═══ Recorded information ═══

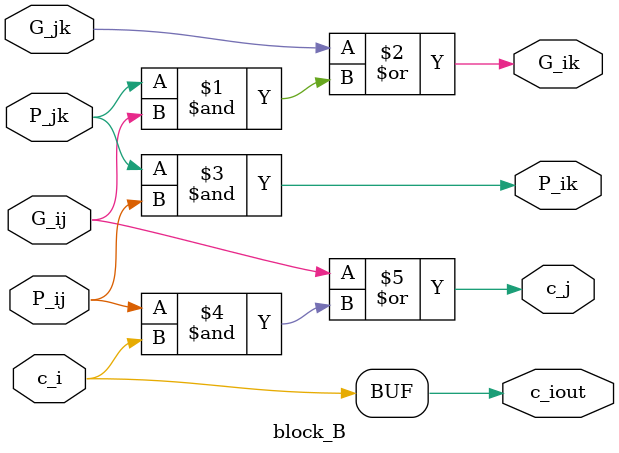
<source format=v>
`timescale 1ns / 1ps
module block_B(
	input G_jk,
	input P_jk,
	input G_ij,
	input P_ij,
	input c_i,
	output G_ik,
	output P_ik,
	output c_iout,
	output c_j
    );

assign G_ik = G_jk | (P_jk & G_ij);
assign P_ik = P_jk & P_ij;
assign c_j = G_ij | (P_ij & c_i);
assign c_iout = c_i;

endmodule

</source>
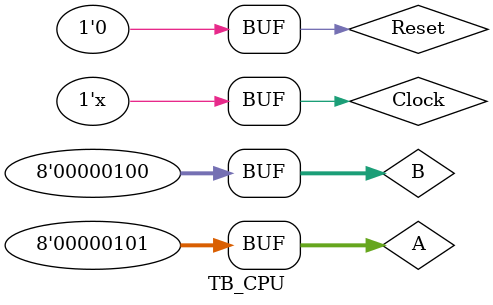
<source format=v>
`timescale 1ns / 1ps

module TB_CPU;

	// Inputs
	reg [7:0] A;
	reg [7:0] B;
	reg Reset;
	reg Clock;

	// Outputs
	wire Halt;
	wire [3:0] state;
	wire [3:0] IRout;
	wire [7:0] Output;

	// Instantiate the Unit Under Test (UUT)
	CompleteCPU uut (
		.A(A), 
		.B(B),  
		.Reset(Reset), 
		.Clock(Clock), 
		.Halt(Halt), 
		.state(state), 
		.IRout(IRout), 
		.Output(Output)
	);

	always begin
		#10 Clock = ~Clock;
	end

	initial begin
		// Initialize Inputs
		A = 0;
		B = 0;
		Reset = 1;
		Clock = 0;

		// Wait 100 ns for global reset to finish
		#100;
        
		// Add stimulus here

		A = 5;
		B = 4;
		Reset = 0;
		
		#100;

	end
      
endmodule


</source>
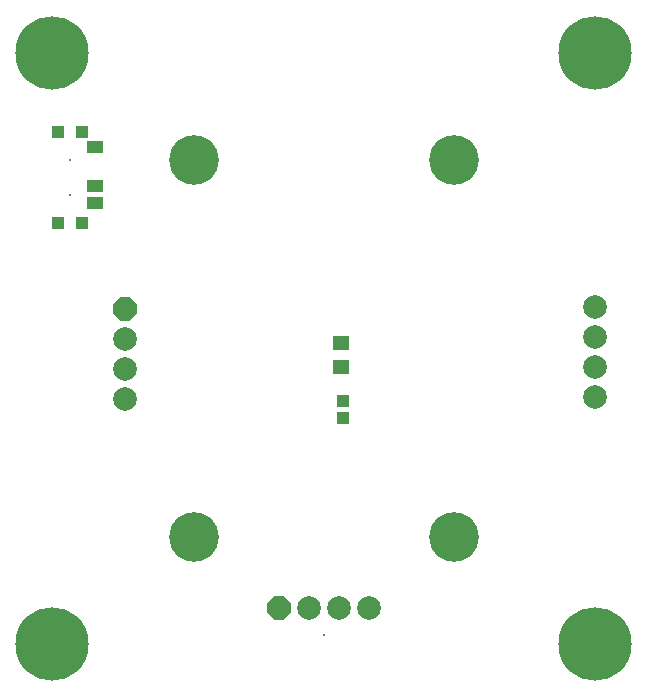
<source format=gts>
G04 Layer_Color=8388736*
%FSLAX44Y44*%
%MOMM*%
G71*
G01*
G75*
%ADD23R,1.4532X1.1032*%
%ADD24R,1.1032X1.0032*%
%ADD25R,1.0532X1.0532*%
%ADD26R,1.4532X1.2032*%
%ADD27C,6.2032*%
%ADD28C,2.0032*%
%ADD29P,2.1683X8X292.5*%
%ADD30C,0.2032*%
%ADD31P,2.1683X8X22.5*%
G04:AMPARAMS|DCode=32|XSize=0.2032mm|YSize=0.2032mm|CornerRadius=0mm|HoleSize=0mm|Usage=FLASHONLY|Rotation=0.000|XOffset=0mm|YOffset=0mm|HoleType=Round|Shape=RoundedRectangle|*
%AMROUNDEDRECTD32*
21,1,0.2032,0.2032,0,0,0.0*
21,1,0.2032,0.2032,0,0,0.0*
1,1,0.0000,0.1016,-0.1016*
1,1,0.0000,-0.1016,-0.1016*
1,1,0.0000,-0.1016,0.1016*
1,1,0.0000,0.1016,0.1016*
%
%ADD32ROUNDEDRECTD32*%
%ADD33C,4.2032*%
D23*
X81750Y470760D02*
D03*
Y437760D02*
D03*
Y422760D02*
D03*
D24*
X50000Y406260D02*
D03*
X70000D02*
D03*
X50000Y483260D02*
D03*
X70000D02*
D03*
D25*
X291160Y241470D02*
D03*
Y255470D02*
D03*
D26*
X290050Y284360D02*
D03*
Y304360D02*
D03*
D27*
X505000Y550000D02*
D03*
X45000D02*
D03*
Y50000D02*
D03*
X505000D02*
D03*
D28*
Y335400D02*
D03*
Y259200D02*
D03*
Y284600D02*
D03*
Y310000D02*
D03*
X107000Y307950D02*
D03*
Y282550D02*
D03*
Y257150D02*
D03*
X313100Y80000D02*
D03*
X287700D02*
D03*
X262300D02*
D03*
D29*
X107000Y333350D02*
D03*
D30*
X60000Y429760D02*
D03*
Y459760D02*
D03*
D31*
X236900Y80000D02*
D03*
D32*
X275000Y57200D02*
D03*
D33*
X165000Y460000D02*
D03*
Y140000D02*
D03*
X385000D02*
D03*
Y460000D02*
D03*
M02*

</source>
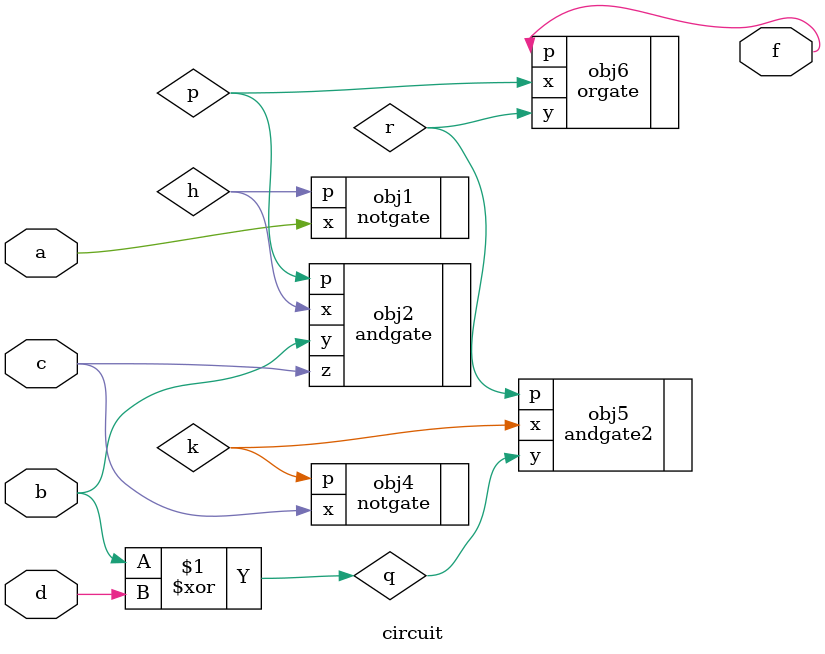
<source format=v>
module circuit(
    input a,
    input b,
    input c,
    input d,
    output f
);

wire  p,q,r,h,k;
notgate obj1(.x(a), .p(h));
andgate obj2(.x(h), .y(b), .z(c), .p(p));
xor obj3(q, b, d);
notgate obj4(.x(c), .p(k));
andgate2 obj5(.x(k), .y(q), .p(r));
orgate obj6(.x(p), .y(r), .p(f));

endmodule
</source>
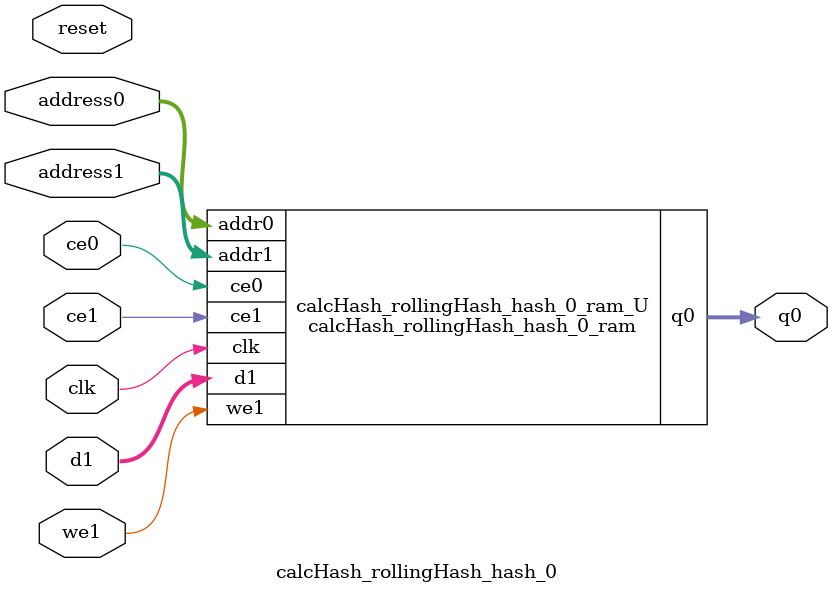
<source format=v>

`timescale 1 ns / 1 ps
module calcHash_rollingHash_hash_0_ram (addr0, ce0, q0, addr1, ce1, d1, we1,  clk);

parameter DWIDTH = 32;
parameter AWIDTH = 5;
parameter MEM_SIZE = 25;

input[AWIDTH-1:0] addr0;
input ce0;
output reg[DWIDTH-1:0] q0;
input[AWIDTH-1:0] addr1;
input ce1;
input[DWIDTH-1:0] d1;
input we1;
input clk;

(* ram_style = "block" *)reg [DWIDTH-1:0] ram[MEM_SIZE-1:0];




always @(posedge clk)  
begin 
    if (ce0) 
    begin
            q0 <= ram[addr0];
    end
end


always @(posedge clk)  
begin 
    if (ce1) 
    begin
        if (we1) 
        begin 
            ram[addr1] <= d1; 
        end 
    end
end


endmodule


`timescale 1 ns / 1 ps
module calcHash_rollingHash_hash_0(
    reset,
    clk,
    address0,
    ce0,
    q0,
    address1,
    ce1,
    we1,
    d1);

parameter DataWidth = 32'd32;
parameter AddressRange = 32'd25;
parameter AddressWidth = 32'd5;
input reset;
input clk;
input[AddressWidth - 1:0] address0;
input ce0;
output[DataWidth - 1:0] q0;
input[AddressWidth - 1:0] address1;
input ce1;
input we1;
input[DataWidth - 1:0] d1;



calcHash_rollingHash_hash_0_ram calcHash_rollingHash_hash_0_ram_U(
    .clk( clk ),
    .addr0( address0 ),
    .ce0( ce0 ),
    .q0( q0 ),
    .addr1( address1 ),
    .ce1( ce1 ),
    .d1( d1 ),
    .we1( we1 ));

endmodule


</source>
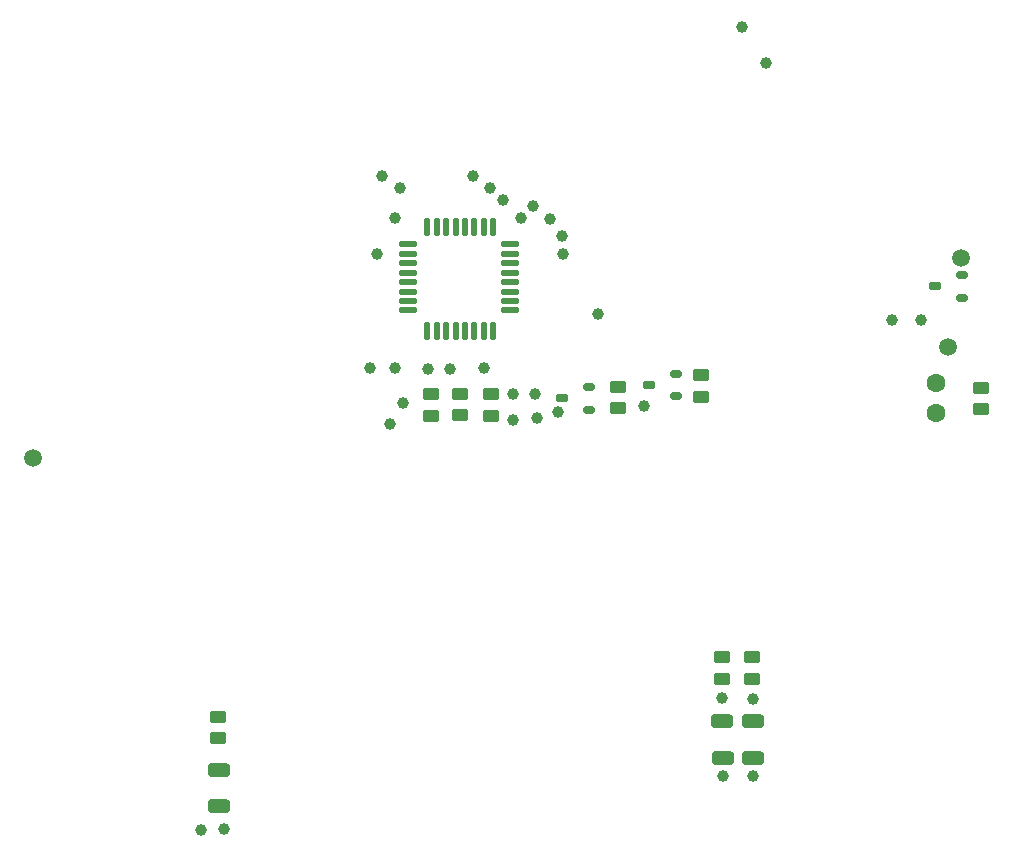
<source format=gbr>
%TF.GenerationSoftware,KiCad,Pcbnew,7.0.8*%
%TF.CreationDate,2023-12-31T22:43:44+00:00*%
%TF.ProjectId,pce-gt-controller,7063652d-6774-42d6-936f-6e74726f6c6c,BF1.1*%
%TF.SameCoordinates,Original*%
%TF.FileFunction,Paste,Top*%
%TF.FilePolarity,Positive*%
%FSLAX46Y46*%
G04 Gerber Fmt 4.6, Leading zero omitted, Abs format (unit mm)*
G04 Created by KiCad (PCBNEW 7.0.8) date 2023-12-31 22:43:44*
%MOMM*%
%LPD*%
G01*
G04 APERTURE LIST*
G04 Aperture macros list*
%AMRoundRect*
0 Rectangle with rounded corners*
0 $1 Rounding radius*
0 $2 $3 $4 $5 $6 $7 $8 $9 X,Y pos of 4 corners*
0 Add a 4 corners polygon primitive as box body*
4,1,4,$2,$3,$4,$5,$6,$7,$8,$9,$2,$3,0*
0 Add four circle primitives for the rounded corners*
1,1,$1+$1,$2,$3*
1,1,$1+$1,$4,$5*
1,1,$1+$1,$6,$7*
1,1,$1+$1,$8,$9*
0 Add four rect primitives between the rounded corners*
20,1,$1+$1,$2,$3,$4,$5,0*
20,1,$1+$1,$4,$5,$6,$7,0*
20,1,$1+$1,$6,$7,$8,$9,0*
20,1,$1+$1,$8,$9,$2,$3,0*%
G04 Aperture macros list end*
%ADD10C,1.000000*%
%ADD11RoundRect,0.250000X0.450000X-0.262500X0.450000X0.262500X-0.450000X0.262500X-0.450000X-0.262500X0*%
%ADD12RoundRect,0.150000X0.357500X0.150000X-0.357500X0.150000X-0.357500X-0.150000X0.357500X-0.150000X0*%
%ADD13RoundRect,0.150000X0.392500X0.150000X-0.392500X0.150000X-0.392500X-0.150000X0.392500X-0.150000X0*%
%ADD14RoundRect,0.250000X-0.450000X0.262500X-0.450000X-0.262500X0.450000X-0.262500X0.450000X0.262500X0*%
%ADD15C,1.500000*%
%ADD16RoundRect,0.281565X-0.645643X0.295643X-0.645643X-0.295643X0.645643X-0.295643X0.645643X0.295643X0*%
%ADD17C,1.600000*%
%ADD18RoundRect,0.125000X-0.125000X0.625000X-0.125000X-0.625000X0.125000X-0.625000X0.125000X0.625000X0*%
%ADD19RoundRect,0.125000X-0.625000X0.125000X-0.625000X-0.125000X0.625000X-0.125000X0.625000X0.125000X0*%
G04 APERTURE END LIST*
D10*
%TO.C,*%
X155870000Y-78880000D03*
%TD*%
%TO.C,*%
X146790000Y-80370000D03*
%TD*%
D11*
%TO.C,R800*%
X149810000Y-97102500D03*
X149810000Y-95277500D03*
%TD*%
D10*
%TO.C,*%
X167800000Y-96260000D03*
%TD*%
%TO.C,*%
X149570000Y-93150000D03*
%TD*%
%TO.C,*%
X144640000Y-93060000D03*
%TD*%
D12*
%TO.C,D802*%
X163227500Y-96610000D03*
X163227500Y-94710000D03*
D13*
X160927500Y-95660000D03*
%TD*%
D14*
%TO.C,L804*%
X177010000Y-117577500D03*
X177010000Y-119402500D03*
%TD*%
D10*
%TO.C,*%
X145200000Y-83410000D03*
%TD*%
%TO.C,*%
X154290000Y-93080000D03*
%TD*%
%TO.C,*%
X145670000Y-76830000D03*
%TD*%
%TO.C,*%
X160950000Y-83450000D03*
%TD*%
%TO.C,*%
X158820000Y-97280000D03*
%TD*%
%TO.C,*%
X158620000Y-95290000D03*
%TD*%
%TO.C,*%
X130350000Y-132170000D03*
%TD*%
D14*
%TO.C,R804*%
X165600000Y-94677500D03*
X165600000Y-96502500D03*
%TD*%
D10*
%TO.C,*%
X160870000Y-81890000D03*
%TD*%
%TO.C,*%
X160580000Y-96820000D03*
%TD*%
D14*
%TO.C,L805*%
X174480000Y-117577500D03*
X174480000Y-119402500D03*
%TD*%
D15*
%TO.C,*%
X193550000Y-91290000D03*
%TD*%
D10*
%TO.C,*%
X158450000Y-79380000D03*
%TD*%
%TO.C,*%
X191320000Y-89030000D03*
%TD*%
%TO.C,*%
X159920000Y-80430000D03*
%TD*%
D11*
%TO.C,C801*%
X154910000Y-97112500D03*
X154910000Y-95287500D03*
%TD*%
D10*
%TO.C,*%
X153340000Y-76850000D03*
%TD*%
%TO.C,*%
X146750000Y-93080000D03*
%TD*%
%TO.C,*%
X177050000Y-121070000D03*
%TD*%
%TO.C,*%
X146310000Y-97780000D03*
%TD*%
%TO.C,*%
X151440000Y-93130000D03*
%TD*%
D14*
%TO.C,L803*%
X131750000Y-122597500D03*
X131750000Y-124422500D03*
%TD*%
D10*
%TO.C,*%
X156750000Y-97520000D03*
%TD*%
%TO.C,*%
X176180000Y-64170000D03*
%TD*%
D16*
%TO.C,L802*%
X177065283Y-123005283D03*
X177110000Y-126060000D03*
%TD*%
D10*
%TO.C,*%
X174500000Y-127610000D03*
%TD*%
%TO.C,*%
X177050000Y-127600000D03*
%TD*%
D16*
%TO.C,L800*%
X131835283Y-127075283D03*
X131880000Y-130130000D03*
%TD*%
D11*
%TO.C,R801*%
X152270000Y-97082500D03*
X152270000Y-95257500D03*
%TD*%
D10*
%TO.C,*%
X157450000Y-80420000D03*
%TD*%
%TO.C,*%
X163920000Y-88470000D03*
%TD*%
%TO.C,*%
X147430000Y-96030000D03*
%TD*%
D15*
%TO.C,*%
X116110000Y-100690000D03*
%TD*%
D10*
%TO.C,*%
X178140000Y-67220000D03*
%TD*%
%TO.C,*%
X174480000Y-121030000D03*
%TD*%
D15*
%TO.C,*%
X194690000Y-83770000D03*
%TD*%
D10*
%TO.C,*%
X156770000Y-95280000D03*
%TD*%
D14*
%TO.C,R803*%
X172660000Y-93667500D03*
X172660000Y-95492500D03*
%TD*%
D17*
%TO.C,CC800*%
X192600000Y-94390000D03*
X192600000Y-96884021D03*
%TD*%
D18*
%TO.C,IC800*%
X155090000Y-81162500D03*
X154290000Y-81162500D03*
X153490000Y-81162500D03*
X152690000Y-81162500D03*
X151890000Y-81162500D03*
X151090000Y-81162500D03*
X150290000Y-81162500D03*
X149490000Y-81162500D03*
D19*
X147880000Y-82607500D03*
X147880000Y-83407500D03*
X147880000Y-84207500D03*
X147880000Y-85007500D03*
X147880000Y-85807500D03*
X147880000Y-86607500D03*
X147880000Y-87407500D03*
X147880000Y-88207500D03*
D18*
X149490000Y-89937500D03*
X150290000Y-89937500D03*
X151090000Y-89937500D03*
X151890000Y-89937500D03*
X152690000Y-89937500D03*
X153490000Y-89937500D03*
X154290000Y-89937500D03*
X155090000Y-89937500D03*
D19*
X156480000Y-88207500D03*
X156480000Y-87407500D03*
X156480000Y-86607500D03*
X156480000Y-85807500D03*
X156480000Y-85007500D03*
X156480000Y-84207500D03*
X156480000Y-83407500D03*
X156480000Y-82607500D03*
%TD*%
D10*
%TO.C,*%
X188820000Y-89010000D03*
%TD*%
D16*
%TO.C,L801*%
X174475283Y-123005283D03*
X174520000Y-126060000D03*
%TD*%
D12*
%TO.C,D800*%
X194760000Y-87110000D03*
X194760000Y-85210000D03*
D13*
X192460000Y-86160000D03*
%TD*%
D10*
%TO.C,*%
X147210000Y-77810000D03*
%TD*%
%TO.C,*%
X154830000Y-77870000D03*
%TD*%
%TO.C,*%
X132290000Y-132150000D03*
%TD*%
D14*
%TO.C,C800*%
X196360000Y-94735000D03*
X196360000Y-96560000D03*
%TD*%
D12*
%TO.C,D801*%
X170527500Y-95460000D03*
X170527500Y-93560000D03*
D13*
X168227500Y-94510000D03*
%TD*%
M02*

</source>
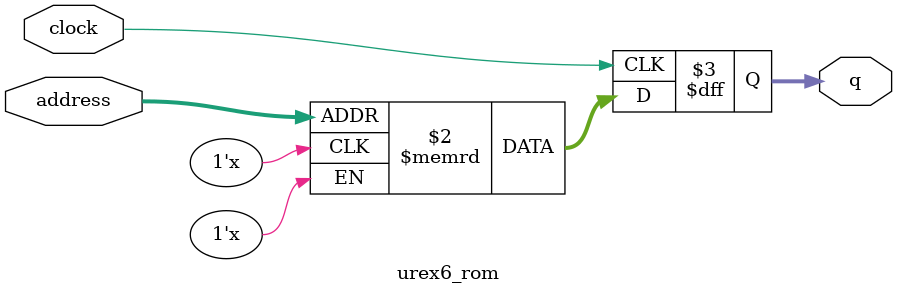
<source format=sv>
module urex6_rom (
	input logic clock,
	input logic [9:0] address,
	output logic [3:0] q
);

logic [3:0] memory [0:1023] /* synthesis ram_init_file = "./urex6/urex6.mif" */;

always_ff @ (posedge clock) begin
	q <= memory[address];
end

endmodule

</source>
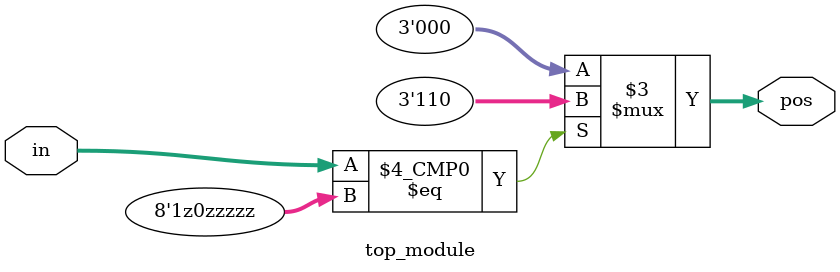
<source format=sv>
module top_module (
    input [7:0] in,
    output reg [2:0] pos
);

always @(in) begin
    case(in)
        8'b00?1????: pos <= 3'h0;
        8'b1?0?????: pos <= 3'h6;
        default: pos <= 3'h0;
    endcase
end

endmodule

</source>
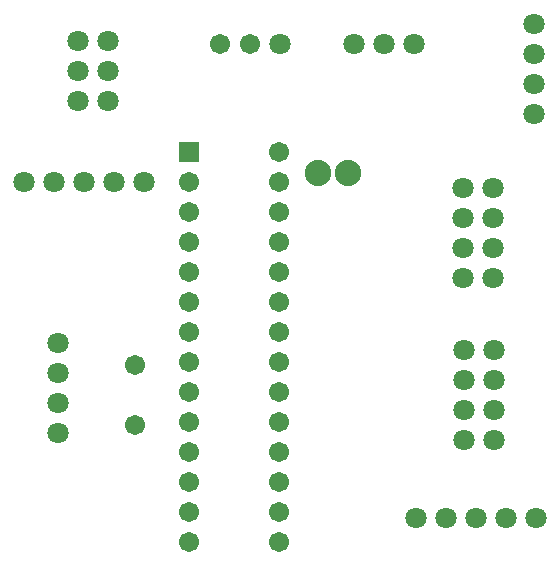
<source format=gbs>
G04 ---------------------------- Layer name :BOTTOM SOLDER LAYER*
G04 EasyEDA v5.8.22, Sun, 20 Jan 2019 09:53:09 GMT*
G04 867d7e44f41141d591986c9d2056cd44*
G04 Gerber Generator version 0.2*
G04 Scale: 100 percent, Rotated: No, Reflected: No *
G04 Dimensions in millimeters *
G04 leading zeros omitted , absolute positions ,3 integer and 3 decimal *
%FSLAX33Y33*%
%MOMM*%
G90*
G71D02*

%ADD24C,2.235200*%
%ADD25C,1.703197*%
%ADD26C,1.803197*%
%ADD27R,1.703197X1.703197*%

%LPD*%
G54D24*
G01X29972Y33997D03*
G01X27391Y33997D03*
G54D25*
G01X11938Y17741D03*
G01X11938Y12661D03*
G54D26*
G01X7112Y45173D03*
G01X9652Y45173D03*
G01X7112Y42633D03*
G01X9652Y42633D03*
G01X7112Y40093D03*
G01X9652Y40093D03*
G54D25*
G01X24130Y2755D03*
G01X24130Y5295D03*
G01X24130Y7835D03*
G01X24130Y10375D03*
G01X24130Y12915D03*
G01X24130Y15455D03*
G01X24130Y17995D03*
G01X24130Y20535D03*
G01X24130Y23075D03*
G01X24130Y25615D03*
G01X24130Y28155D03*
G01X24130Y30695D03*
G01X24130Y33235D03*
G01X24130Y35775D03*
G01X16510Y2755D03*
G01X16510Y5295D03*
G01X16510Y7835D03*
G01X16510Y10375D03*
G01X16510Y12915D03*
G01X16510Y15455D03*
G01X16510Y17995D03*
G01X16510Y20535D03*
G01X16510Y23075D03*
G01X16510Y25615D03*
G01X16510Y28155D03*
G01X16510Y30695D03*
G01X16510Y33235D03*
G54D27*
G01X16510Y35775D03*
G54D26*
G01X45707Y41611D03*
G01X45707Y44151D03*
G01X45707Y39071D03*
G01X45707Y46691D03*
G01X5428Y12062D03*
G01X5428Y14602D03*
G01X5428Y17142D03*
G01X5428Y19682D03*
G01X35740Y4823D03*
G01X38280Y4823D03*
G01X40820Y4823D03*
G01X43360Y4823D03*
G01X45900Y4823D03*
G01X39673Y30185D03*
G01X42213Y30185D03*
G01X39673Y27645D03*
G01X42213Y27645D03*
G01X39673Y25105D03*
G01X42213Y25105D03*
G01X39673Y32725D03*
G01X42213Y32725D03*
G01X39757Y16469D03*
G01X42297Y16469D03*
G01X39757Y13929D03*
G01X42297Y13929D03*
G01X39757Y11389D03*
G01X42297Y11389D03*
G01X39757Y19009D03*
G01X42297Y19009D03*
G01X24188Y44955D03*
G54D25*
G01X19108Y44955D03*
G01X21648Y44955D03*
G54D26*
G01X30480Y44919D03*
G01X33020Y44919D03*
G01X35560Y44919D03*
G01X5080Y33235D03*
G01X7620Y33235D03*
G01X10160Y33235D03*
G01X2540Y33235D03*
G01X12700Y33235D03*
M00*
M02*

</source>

═══

> _How to complete this task_
Each line of the entries above that has the word "corners" is to be copied.

> _Solution to this problem_
0 Rectangle with rounded corners*
0 $2 $3 $4 $5 $6 $7 $8 $9 X,Y pos of 4 corners*
0 Add a 4 corners polygon primitive as box body*
0 Add four circle primitives for the rounded corners*
0 Add four rect primitives between the rounded corners*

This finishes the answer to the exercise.